While USDA looks into possible infractions of the Packers and Stockyards Act, the talk in cattle country turns to concern about whether the probe will go deep enough.
“The government is supposed to be the policemen. There are laws but they’ve never really gone out and enforced them,” said Jim Dinklage, a Nebraska cattle feeder.
“If they really investigated I think they could find illegal activity,” he said. “There is probably nothing concrete on paper that shows they’re involved in wrongdoing, but if they can connect the dots, they can find it.”
Dinklage believes the buying and pricing activity following the fire could have constituted collusion.
“They pay less for cattle because they supposedly don’t have the capacity to kill as many. Even without conversing, they can just decide ‘Let’s back off and see if we can buy cattle cheaper.’ They tell feeders ‘here’s all we’re going to pay because we had this fire and we can’t handle as many.’” But USDA reports showed that more cattle were killed the week following the fire, than the previous week. “They got all these cheap cattle bought, they might as well kill as many as they can,” he said.
Dinklage says he’s experienced retaliatory activity.
A packer representative once paid the custom feedlot for a pen of cattle that Dinklage himself owned. “There was a lien on the cattle. The check should have been in my name, the bank’s name and the feeder’s name.” If he’d been dealing with a dishonest feeder, Dinklage might have never seen the money he had coming to him. Fortunately this wasn’t the case. “I told the packer representative, ‘Don’t ever do that again.” They blackballed me (refused to bid on his cattle) after that.”
Packer profit margins following the August Tyson plant fire have increased, by all accounts.
The Sterling Beef Profit Tracker reported Sept. 6 that feedlots were losing $118.58 per head, while packers were making $430.73 per head. A year ago those same packers were taking in $259.86, according to the same report.
The cow/calf margin, on the Sterling marketing report shows $124.50 profit.
It can’t go without saying that the cow/calf producer assumes the lion’s share of risk and labor when it comes to beef production, next comes the feeder, and lastly the packer and retailer, said cattle producer and beef processor Mike Callicrate.
The Colorado-based small processor who markets his locally-grown beef to restaurants as well as end consumers, says the packing industry is taking exorbitant profits, but that the retailer is a big piece of the puzzle, too.
“I think we make a mistake trying to keep up with the packer profit separate from the retailer. They are partners.”
Callicate says the producer share of the beef dollar is currently 38.57 percent, down from 70 percent in 1970.
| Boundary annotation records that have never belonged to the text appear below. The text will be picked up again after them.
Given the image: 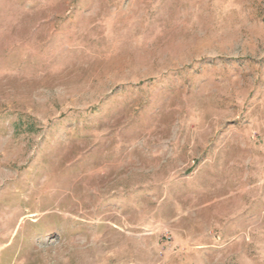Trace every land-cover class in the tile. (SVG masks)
I'll return each instance as SVG.
<instances>
[{"label":"rangeland","instance_id":"obj_1","mask_svg":"<svg viewBox=\"0 0 264 264\" xmlns=\"http://www.w3.org/2000/svg\"><path fill=\"white\" fill-rule=\"evenodd\" d=\"M0 264H264V0H0Z\"/></svg>","mask_w":264,"mask_h":264}]
</instances>
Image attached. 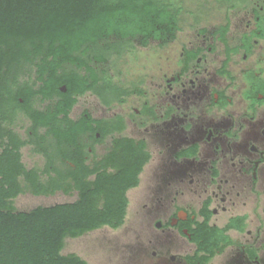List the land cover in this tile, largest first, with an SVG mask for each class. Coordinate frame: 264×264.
<instances>
[{"label":"flooded vegetation","instance_id":"obj_1","mask_svg":"<svg viewBox=\"0 0 264 264\" xmlns=\"http://www.w3.org/2000/svg\"><path fill=\"white\" fill-rule=\"evenodd\" d=\"M217 2L215 17L199 9L190 30L180 15L179 28L161 40H114L108 54L101 42L106 59L82 55L85 62L63 65L49 88L38 66L20 73L36 91L35 109L52 107L64 126L58 108L74 99L69 118L82 123L75 143H60L54 135L43 139L48 129L17 112L29 122L17 132L34 141L26 146L39 157L31 166L24 162L31 175L71 187L33 196L61 192L78 199V182L115 171L129 157H148L139 174L140 182L149 165L141 225L154 239H147L149 247L131 246L134 264H205L190 229L203 221L206 206L215 226L245 217L243 230L225 232L231 243L218 253L226 256L222 264H264V0ZM152 42L163 50L160 62L139 59ZM41 205L47 206L35 207ZM221 214H228L226 223H212ZM177 235L193 245L189 252H178L184 246Z\"/></svg>","mask_w":264,"mask_h":264},{"label":"trees","instance_id":"obj_2","mask_svg":"<svg viewBox=\"0 0 264 264\" xmlns=\"http://www.w3.org/2000/svg\"><path fill=\"white\" fill-rule=\"evenodd\" d=\"M184 10L178 0H0V264H88L76 253H62L66 238L123 225L127 192L139 184L148 159L129 157L115 171L78 182L80 194L74 202L17 210L13 201L25 191L52 194L71 188L65 183L48 186L31 175L34 170L26 167L22 148L34 141L23 139L12 127L17 112L27 113L38 127L48 129L43 139L54 135L60 143L72 144L82 131V123L69 118L74 99L58 108L64 126L55 122L52 107L42 112L32 106L36 91L29 80H20L23 68L38 66L39 79L49 88L58 69L84 63L82 55L106 59L114 40L143 37L147 44L175 32ZM101 42L104 57L98 51ZM202 215L203 221L190 231L198 251L206 253L201 260L208 264L231 243L225 233L229 228L244 229L245 217L219 227L210 223L208 206Z\"/></svg>","mask_w":264,"mask_h":264},{"label":"rangeland","instance_id":"obj_3","mask_svg":"<svg viewBox=\"0 0 264 264\" xmlns=\"http://www.w3.org/2000/svg\"><path fill=\"white\" fill-rule=\"evenodd\" d=\"M178 2L185 7L181 17H183V26L186 31L190 30L188 26H190L194 20L192 16L195 15L197 11L199 12V9H206L208 11V18H213L217 14V9L215 10L216 5H218L217 0H178ZM181 36L183 38L185 34H181ZM137 45L139 46L138 42ZM162 53L163 50L158 45V42H152L151 48L143 54H138V56L141 60H159L160 62ZM15 119V130L23 132L29 123L28 120H26L25 116L21 113H17ZM22 153L23 161L30 166L39 158L32 154L29 146L24 147ZM148 173L149 165L145 167L144 172L141 174L139 184L127 192L129 204L123 225L118 228L103 226L79 237H67L62 253H76L84 258L88 264H134L129 258V256L133 255L130 250L131 246L135 245L137 241H141L144 246L149 247L150 244L147 239L150 237L154 239L147 227L141 225L146 218L144 212L145 204L149 203L145 195ZM75 199V196L70 197L61 192L56 195H39L35 197L32 195L31 191H25L16 197L13 203L17 210H30L39 204L51 205L69 202ZM227 219L228 214H221L218 219L213 218L212 223L217 221L218 225H223L226 223ZM179 239L184 246V248L178 251L179 253L189 252L193 248V245H187L180 237ZM148 254L152 257L149 261L155 263L156 260L153 259L155 257L151 252H148ZM225 257L226 256L217 254L210 260V264H222Z\"/></svg>","mask_w":264,"mask_h":264},{"label":"water","instance_id":"obj_4","mask_svg":"<svg viewBox=\"0 0 264 264\" xmlns=\"http://www.w3.org/2000/svg\"><path fill=\"white\" fill-rule=\"evenodd\" d=\"M201 264V263H200Z\"/></svg>","mask_w":264,"mask_h":264}]
</instances>
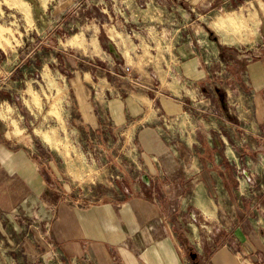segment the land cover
<instances>
[{
  "label": "rangeland",
  "instance_id": "1",
  "mask_svg": "<svg viewBox=\"0 0 264 264\" xmlns=\"http://www.w3.org/2000/svg\"><path fill=\"white\" fill-rule=\"evenodd\" d=\"M134 6L147 15L153 9L163 11L160 31H152L155 46L136 33L156 19L145 16L137 22L136 16H130ZM109 11L114 13L112 19L124 20L125 33L114 26L116 21L107 24L110 20L105 12ZM106 30L118 52L124 51L128 59L132 56L125 48L127 43L136 49L135 43L141 42L143 49L134 51L139 60H130L135 69L142 71L143 61L164 63L168 59V65L158 66L160 78L155 77L154 86L146 90L150 97L138 94L148 108V117L155 115L158 133L182 165L188 164L184 144L191 130L196 133L205 121L218 115L226 118L230 132L236 127L247 143L248 118L258 95L247 65L264 55V0H0V142L5 135V141L18 143L17 148L35 149L45 171L62 173L60 182L50 180L51 187L66 183L75 188L78 197H85L90 186L134 185L143 169L136 133L113 130L110 122L104 130H88L76 114L70 80L78 74H93V93H103L105 77L123 90L130 88L117 75L125 76L123 61L109 51ZM186 42L194 44L209 63L210 100L223 95L217 102L224 105V113L207 117L200 104H192L194 91L199 90L194 82H169L179 76L178 68L170 64L174 46ZM104 61L116 63L114 74L105 73L108 64ZM234 74L243 75L242 85L234 82ZM154 90L164 94L166 111L156 109L161 95L156 97ZM176 105H180L178 110ZM237 166V182L244 181L246 188L250 184L244 171L251 172V161ZM29 225L27 217L14 219L0 213V264H81L53 243L31 242L37 252L30 254ZM191 247L194 252L199 250L197 242Z\"/></svg>",
  "mask_w": 264,
  "mask_h": 264
},
{
  "label": "crops",
  "instance_id": "2",
  "mask_svg": "<svg viewBox=\"0 0 264 264\" xmlns=\"http://www.w3.org/2000/svg\"><path fill=\"white\" fill-rule=\"evenodd\" d=\"M130 11L137 22L145 16L156 19L136 33L155 46L152 31H160L163 11L153 9L147 15L135 6ZM109 12H105L110 20L107 24L116 21L114 26L125 33L124 20L112 19L114 13ZM105 33L107 45L115 52L109 51L123 61L125 76L117 75L130 88L123 90L105 77L103 93H93L91 72L74 76L70 86L78 105L76 114L88 130H104L110 122L113 130L136 133L138 158L143 162L136 184L126 187L112 182L107 189L90 186L85 197H78L75 188L66 183L53 188L50 180L60 182L62 173L45 171L35 149L17 148L18 143L5 141L4 135L0 142V213L28 218L30 254L37 252L31 242L53 243L81 264H264V55L247 65L258 95L248 118L251 125L246 143L236 127L230 132L226 118L218 115L225 111L217 102L223 95L210 100V66L205 56L190 42L174 46V62L169 59L179 76L169 82H194L199 90L194 91L192 104H200L207 117L209 113L218 115L205 121L196 133L191 130L184 144L188 164L182 165L158 133L155 115L148 117V108L138 94L147 99L146 90L154 86L155 77L160 78L159 64L168 65V59L164 63L143 61L142 71L135 69L130 60H139L134 51L143 49L141 42L135 43L136 49L127 43L125 48L132 56L128 59L124 51L118 52L109 31ZM106 63L105 73L114 74L116 63ZM136 74L138 78H134ZM241 76L234 74V82L240 83ZM155 92L156 97L161 95L162 104L156 109L166 111L164 94ZM246 160L251 161L255 183L245 188L244 181L237 182L235 168ZM194 241L199 245L196 259L190 256Z\"/></svg>",
  "mask_w": 264,
  "mask_h": 264
},
{
  "label": "built area",
  "instance_id": "3",
  "mask_svg": "<svg viewBox=\"0 0 264 264\" xmlns=\"http://www.w3.org/2000/svg\"><path fill=\"white\" fill-rule=\"evenodd\" d=\"M244 176H245V178L247 179L246 181L249 183V184H254L255 183V181H253V179H252V177H254L253 175H252V173H250V172H247V171H244ZM251 182V183H250Z\"/></svg>",
  "mask_w": 264,
  "mask_h": 264
},
{
  "label": "water",
  "instance_id": "4",
  "mask_svg": "<svg viewBox=\"0 0 264 264\" xmlns=\"http://www.w3.org/2000/svg\"><path fill=\"white\" fill-rule=\"evenodd\" d=\"M110 48H111V51H114V49H113L112 47H110ZM114 52H115V51H114ZM190 256H191L193 259H196V258L198 257V253L192 251V252L190 253Z\"/></svg>",
  "mask_w": 264,
  "mask_h": 264
}]
</instances>
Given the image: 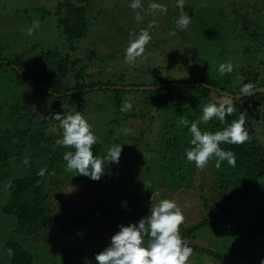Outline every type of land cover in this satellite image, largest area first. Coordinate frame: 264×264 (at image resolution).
Returning <instances> with one entry per match:
<instances>
[{
    "label": "trees",
    "instance_id": "trees-1",
    "mask_svg": "<svg viewBox=\"0 0 264 264\" xmlns=\"http://www.w3.org/2000/svg\"><path fill=\"white\" fill-rule=\"evenodd\" d=\"M232 14L236 15V19L230 21L228 15L225 16L220 10L214 18L208 19L203 30L206 31L208 39L218 43L226 53L228 31L236 32V25L241 26L237 33L238 38L254 41L255 46L254 49L252 45L247 44L238 51L244 57L240 61L244 62L243 66L236 69L232 64L233 71L223 76L219 74L218 67H216L214 70L217 76L210 75V79H206L203 75L177 81L160 78L158 82L152 84L204 82L231 93H241L240 90L245 83H251L254 88L264 86V76L260 77L259 70L251 66L260 48H264V26L252 30L254 19L248 18L245 14H238L236 9ZM169 15L166 26H164L165 30H175L183 40H187L191 32L190 24L186 30L181 31L176 25L179 9L175 14L169 13ZM58 22L67 37V50L61 51L58 47L43 49L25 69L16 68L17 64L12 65V60L2 61L0 58V76L8 87H14L11 111L8 110L7 115L5 114L2 121L4 128L0 129V183L7 190V200L2 205L1 212L11 216L10 226H12L11 234L6 238L2 249L9 264H32L34 261L32 250L37 248L35 244L50 242L45 234L42 235V229L45 228L58 234L57 237L60 238L67 233H83L85 241L88 242L87 246L90 245L88 249H90L92 260H88V263L96 264L95 255L110 244V239L98 240L99 230L93 232V227L89 228L90 231L87 230L88 223L109 215L114 218L120 217L121 213L127 216L130 213H136L134 207L123 206L117 197L120 194V196L124 195L136 183L135 181L129 185L127 172H132L128 168L132 162L128 161L129 157L126 155L129 154L130 148L137 145L136 140L139 137H128L129 144L123 143L125 146L119 163L105 161L104 175L99 181H93L89 177L79 175L76 171L66 170L64 153L74 151V149L56 144V140L62 138V129L58 121L50 118L51 113L62 112V105H65L64 111L81 112L94 130L95 127L107 124V121L118 125L119 121L126 116H143V113L147 114L146 112L150 111L153 106L156 112L164 113L170 120L180 121L182 118H187L189 121H195L198 115L202 116V108L206 104L210 102L219 104L217 100L210 97L211 92L216 91L203 85H168L143 90L140 88L126 89L125 84L119 82L116 84L109 80L105 82L87 81L79 70L74 69L79 64V59L71 57V52L76 48L73 42L83 37L88 29L86 8L65 0V13ZM258 64L264 65V59ZM121 79L122 76L119 75L118 80ZM96 88H111L114 92L113 99L109 103L102 102L95 106L92 105L93 103L85 95ZM126 90H137V92L140 90L139 93L142 96L137 99L127 98L124 94ZM124 101L132 104L131 111H121ZM150 102L151 107H148ZM37 103L40 104V108L36 107ZM233 103L237 111L233 115L226 116L224 124H221L217 118H213L207 123L202 122L200 129L214 133L223 130L227 124L238 119L241 112L245 114V127L249 132L248 141L242 145L223 143L220 145L225 150L235 152V167L229 166L227 161H224L221 167L216 169L215 159H213L201 170L196 168L194 163L188 162L185 149L191 146V134L188 128L182 125L179 134L166 139L161 144V149L163 148L165 153L171 155V166L174 169L172 174L177 173L174 176L176 182L174 187H189L195 181L197 185L195 184L194 188L200 190L195 193L201 194V217L188 226L181 224V236L193 237L196 227L206 224L225 229L230 221L237 220L234 215L243 216L242 225L251 235L256 248L249 252L247 247L235 246L223 255L209 251L211 264H259L264 258V152L255 137L251 123L255 120L264 122V92L244 96L238 102L233 100ZM96 114H98L97 118L92 119ZM119 117L122 118L119 120ZM158 124L160 126V121ZM159 126L157 132H159ZM147 131L149 132L150 129ZM143 132L145 129L139 133L141 137ZM103 143L96 142L92 148L94 155L99 157L106 155L107 150L102 147ZM175 153H178L184 162L177 161L172 156ZM178 154L176 157H179ZM25 158L28 159L27 164L23 163ZM181 166L186 169H182ZM41 169H46L43 176L37 175ZM67 185L76 187V190L82 186L78 192L85 191L95 196L96 199L92 200L86 209L69 211L66 200L59 199L58 205L56 203L60 191ZM128 185L129 188L125 189ZM151 188L153 191L155 185ZM60 211L63 212L62 215L59 214ZM144 239L147 244L149 238L145 236ZM108 240L109 243H105ZM54 245L56 247V244ZM196 247L198 246L194 245L191 248L198 250ZM91 249L94 250L93 254ZM59 250L63 249L58 248ZM232 250H238V255L230 256ZM59 254L63 256L65 252L61 251ZM65 261L68 262V259Z\"/></svg>",
    "mask_w": 264,
    "mask_h": 264
},
{
    "label": "rangeland",
    "instance_id": "rangeland-1",
    "mask_svg": "<svg viewBox=\"0 0 264 264\" xmlns=\"http://www.w3.org/2000/svg\"><path fill=\"white\" fill-rule=\"evenodd\" d=\"M69 1L86 8L88 29L83 37L73 42L76 48L71 52V57L79 59V64L74 69L79 70L87 81L105 82L109 80L112 83L119 82L126 86H147L154 85L152 83L158 82L160 78L177 81L203 75L206 79H210V75L217 76L214 69L221 63L230 61L236 69L243 66L244 62L240 61L244 57L238 51L247 44L252 45L251 47L254 49L255 46L253 45L254 41L238 38L237 33L241 26L237 24L236 32L228 31L229 36L225 45L227 50L224 53L223 47L220 48L218 43L208 39L206 31L203 30L208 19L214 18L222 10L225 16L228 15L232 21L236 19V15L232 14L236 9L238 14H245L248 18L255 20L252 30L264 26V0H184L185 11L191 16L189 23L191 32L187 40H183L177 31H167L164 27L170 16L169 13L175 14L178 10L176 0H140L142 7L135 11L130 7L132 0ZM153 2L166 6L167 13L152 11L149 5ZM64 13L65 0H0V58L2 61L12 60V65L13 63L17 64L16 68L25 69L43 49L58 47L61 51L67 50V37L58 22ZM137 13H139V19H137ZM33 22H37L39 27L29 36L26 34V30L33 26ZM153 23L156 27L150 28L149 25ZM141 29H148L152 39L146 46L143 57L138 58L135 63H126L125 48L132 38L130 34L139 33ZM226 29H228L227 26ZM263 59L264 48L262 47L251 65L259 70L260 77L264 76V65H259L258 62ZM119 75L122 76L121 80H118ZM13 91L14 87H8L0 76V129L4 128L2 121L5 114L7 115L8 110L11 111ZM139 92L140 90L138 92L137 90H126L124 94L127 98L137 99L142 96ZM113 95L114 92L111 88H96L85 96L95 106L102 102L109 103L113 99ZM210 97L221 102L225 96L212 91ZM149 104L148 107H151V102ZM39 105L37 103L36 107L40 108ZM156 111L153 106L150 111L146 112L147 114L143 113V116H126L119 121L118 125L107 121L104 126L95 127L93 130L99 143L106 141L102 145L105 150H108L113 144H129L128 137H139L136 140L137 145L130 148L129 154H125L129 157L128 161L132 162V165L128 167L132 172H127L129 185L135 181L136 183L130 187V190L128 185L125 189L129 191L127 190L128 192L126 191L124 195L120 196V194L117 197L123 206L134 207L136 213H130L128 216L121 213L120 217L114 218L109 215L106 218L101 217L90 221L87 230L90 227H93V232L99 230L98 240L111 239L121 224L138 223L140 219L149 215L150 207L161 199L174 200L181 208L185 217L182 226L193 224L197 218L201 217V194L195 193L200 190L194 188L197 183L194 181L189 187L175 188L174 176L177 173L172 174L174 169L171 166V155L165 153L163 148L161 149V144L166 139L179 134L181 125L179 121L170 120L164 113ZM97 116L98 114L92 119H96ZM200 117L198 115L195 118L199 127L202 125ZM121 118L119 117V120ZM251 125L264 152V122L255 120ZM158 126L160 127L159 132L162 131L161 134L157 132ZM110 127L113 129L110 130ZM125 128L129 129L127 133L124 131ZM143 129L145 132L141 137L139 133ZM147 129L150 131L148 132ZM103 135H105L104 138ZM176 154L178 153L172 154V156L177 161L184 162L180 155L178 154L179 157H176ZM181 167L186 169L184 166ZM152 185H155L153 191H151ZM81 187L77 189L79 190ZM78 190L76 187L67 185L60 191L56 201L57 205L59 199H64L67 210L74 211L86 209V206L96 199L95 196L85 191L78 192ZM75 191L77 192L75 193ZM153 193L155 199L151 201ZM5 200H7V190L0 183V264H9L2 245L11 234L12 228L10 226L11 216L1 212ZM62 213L59 214L62 215ZM234 216L237 220L228 222L231 225L228 224L225 229L206 224L197 226L193 237H183L190 247L196 245L205 249L198 247H196L198 250L193 249L188 264H211L209 251L219 252L223 255L235 246L247 247L249 252L254 251L256 244L252 242L251 235L242 225L244 217ZM43 234L50 242H42L41 245L35 244L37 248L32 250L34 254L32 264H90L88 263V260H92L90 259V249H88L90 245L87 246L88 242L85 241L83 233H67L60 238L57 237L58 234L45 228L42 229ZM105 243H109V240ZM58 248L63 250L58 251ZM61 251L65 252V256L59 254ZM93 252L94 250L91 249L92 254ZM238 252V250H232V254L229 255H238ZM66 259L68 262L65 261Z\"/></svg>",
    "mask_w": 264,
    "mask_h": 264
},
{
    "label": "clouds",
    "instance_id": "clouds-1",
    "mask_svg": "<svg viewBox=\"0 0 264 264\" xmlns=\"http://www.w3.org/2000/svg\"><path fill=\"white\" fill-rule=\"evenodd\" d=\"M130 7L135 11L141 8L140 0H132ZM179 15L176 19L177 28L186 30L191 16L185 11L184 0H176ZM152 11L167 13L166 6L158 3H150ZM139 19V13H137ZM37 22L26 30L27 35H32ZM156 27L155 23L149 25ZM132 37L125 48V62L135 63L144 56L146 46L152 37L148 29H141L139 33L130 34ZM233 71L232 63H221L218 72L221 76ZM254 89L251 83H245L241 88V95H250ZM235 98L225 96L219 102H210L202 108L201 121L209 122L217 118L221 124L225 123V117L233 115L237 110L233 103ZM62 105V112L51 113L50 118L59 122L62 129V138L56 140V144L65 148L74 149L64 153L66 170L76 171L81 176L89 177L93 181H99L104 175V163L118 164L123 151V145L113 144L103 157L94 155L92 148L97 142V137L92 130V125L86 120L81 112H66ZM132 110V104L128 101L122 102L121 111ZM179 124L187 127L191 134L190 147L185 149L186 159L194 163L196 168L204 169L210 160L215 159V168L219 169L222 162L227 161L229 166L235 167L236 155L234 151L221 148V144L242 145L249 139L246 130V116L243 112L239 118L227 124L223 130L210 132L202 131L197 121H189L182 118ZM125 133L129 129H124ZM23 163L27 164L25 158ZM46 169H41L37 175L43 176ZM9 187L11 184L9 183ZM155 199V194L151 196ZM127 203L126 201L124 202ZM184 214L174 200L161 199L150 207L149 215L140 219L138 223L119 225V230L111 236L110 244L95 255L96 264H188L193 249L187 244L180 234V225L184 222ZM145 236L149 239L145 244ZM11 254V250H9ZM259 264H264L262 258Z\"/></svg>",
    "mask_w": 264,
    "mask_h": 264
},
{
    "label": "water",
    "instance_id": "water-1",
    "mask_svg": "<svg viewBox=\"0 0 264 264\" xmlns=\"http://www.w3.org/2000/svg\"><path fill=\"white\" fill-rule=\"evenodd\" d=\"M176 86V85H180V86H198V85H203V86H207L211 89H214L216 92H218L220 95H223V96H230V97H233L235 98L234 100L236 102L239 101V99H241L242 97L244 96H249V95H241V93H231V92H228V91H224L220 88H214L210 85H207L206 83L204 82H189V83H168V84H158V85H149V86H140V87H135V86H126L125 88L129 89V88H140V89H143V90H146V89H155V88H161V87H164V86ZM48 92H50L49 90H47ZM73 92H77V91H73ZM260 92H264V86H259V87H255L252 91V94H256V93H260Z\"/></svg>",
    "mask_w": 264,
    "mask_h": 264
}]
</instances>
He breaks down the current pricing structure:
“The live market at $1.00/cwt. equals $1,350 live value, divided by the current $3,441.69 retail value, equals a producer share of 38.57 percent.
“A finished animal will yield 42 percent of the live weight into boneless retail cuts. A 1,350 pound live animal will yield 567 pounds of retail beef x $6.07 average retail for a total fresh retail beef value of $3,441.69
The retail value doesn’t include the packers drop credits, or the value of the offal, organs, etc. (1,350 lb. animal x $9.05/cwt. = $122.17), the retailers’ 12 percent added solution, or any value-added.
The packer and retailer are sharing $2,272.17 from the sale of a finished animal that cost $1,350. The investment turn is around two weeks.
According to the USDA, their commitment is to ensuring that market participants comply with applicable federal laws, including the Packers and Stockyards Act. The recently announced investigation of the fed cattle industry is meant to determine if there is any evidence of price manipulation, collusion, restrictions of competition, unfair practices or unfair advantages by any beef packer.
The investigation is expected to take up to 180 days to complete before results are made public as allowed by law.
Darrell Peel with Oklahoma State University said in a Drovers story that the market activity following the fire was overreaction in a sense, but that that it should straighten out soon.
“What should we expect going forward? Similar situations from the past may provide some indications. In December, 2000, a ConAgra beef packing plant in Garden City burned completely; never to reopen. Subsequent research confirmed initial reactions generally similar to the current situation. Most of the negative impacts on fed cattle prices subsided in three to six weeks after the event. Packing capacity relative to cattle supplies is somewhat tighter this time so the impacts may be slightly larger or longer-lived. Nevertheless, boxed beef and cattle markets will likely adjust relatively quickly in the coming weeks with final adjustments depending on the duration of the plant closure,” said Peel, in the Drovers story.
None of the four main packers has responded to a request for an interview.